The FIA’s investigation report, which will be shared soon with India, has a reference to HuJI’s role in planning the November Mumbai killings and the training of the terrorists.
The report is likely to indicate that the Mumbai attack was the handiwork of an “international network of Muslim fundamentalists” in South Asia spreading all the way to the Middle East, The Dawn reported Thursday.
“Although contents of the report are being kept a tightly-guarded secret by the interior ministry, sources privy to it say it would emphasise that the Mumbai incident is not strictly a Pakistan-India issue,” the daily said.
The report went on to say that the investigators were probing if at least one of the Mumbai attackers was of Bangladesh origin.
A senior Western diplomat told the paper that there was a strong possibility that one of the attackers was indeed a Bangladeshi national.
Some 170 people were slaughtered in the Nov 26-29 Mumbai mayhem when 10 terrorists who India says were Pakistanis sneaked into the city by sea and went on a killing spree.

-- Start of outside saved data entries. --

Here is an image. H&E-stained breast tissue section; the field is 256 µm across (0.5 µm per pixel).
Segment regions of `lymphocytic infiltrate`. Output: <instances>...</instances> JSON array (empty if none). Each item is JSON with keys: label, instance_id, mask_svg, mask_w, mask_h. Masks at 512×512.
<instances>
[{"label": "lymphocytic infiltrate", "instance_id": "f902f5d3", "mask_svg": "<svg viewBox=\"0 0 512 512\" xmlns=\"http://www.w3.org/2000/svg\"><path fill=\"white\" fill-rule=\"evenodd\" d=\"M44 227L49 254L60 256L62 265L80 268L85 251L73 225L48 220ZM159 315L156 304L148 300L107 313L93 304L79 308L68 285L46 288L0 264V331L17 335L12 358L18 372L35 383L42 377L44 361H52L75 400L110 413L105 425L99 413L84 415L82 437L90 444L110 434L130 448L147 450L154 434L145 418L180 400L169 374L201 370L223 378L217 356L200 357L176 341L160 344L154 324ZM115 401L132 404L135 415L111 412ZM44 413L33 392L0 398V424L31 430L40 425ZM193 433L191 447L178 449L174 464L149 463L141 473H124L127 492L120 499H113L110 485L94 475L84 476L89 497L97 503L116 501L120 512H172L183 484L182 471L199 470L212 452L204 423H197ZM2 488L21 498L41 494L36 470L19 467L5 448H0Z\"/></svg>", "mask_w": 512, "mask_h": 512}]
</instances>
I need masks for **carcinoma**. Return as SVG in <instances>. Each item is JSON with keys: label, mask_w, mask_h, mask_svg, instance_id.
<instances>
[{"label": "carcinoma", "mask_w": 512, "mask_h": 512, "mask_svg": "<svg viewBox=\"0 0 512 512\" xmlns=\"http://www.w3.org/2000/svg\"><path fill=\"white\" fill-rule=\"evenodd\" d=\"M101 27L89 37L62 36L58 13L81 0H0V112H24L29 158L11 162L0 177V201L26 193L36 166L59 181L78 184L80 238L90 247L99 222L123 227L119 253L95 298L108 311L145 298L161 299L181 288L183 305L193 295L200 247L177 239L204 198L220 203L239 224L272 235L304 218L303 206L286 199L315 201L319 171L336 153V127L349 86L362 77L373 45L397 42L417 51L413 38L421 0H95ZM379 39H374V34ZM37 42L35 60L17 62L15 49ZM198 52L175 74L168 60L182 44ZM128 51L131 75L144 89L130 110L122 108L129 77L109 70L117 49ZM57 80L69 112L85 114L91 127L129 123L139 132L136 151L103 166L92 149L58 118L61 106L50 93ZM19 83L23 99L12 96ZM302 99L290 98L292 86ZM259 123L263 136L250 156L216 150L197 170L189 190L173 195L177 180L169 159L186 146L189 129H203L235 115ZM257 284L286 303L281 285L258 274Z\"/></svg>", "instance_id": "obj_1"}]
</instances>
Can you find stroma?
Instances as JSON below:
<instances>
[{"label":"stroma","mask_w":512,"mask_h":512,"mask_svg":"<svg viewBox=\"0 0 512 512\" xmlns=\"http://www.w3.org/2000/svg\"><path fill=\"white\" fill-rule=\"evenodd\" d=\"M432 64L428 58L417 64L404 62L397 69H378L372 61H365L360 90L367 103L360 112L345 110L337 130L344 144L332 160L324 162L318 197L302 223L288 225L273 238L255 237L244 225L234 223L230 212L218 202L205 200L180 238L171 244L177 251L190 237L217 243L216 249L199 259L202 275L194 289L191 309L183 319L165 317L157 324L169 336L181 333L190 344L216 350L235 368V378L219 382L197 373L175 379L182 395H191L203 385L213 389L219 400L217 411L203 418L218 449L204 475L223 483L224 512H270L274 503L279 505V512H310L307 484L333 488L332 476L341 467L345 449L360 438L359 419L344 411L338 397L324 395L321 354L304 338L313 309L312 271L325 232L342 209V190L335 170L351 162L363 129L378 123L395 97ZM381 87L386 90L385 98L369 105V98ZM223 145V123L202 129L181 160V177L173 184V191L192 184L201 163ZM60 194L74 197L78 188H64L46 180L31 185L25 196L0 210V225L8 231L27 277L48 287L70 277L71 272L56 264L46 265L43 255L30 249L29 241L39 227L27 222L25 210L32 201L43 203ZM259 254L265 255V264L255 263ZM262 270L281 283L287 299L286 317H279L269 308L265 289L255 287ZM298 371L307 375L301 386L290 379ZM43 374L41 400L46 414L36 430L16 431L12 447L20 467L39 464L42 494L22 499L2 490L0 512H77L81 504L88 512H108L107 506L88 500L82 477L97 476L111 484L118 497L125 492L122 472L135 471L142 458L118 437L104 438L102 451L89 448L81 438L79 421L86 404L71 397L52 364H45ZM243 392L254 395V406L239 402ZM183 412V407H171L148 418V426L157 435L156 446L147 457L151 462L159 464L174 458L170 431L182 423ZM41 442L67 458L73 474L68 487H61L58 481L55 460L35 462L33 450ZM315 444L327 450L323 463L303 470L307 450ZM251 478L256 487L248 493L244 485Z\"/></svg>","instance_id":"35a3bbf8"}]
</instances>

On Jan 30, Pakistan’s High Commissioner to Britain Wajid Shamsul Hasan had said the Mumbai terror attacks of 26/11 were planned in a “third place” — outside Pakistan and Britain.
Ajmal Amir Kasab, the lone surviving gunman involved in the Mumbai attacks, was of Pakistani origin.
Pakistani investigators believe it would have been almost impossible to plan and execute an attack of this proportion and sophistication without local Indian support.
The two sets of questions given to India by Pakistan also touched upon this aspect, the Dawn said.
India has responded to only one set and that too through the US Federal Bureau of Investigation, while the reply to the second set of questions is awaited, the Dawn quoted sources as saying.
The investigators also suggest that the attack may be remotely linked to Al Qaeda’s terror network.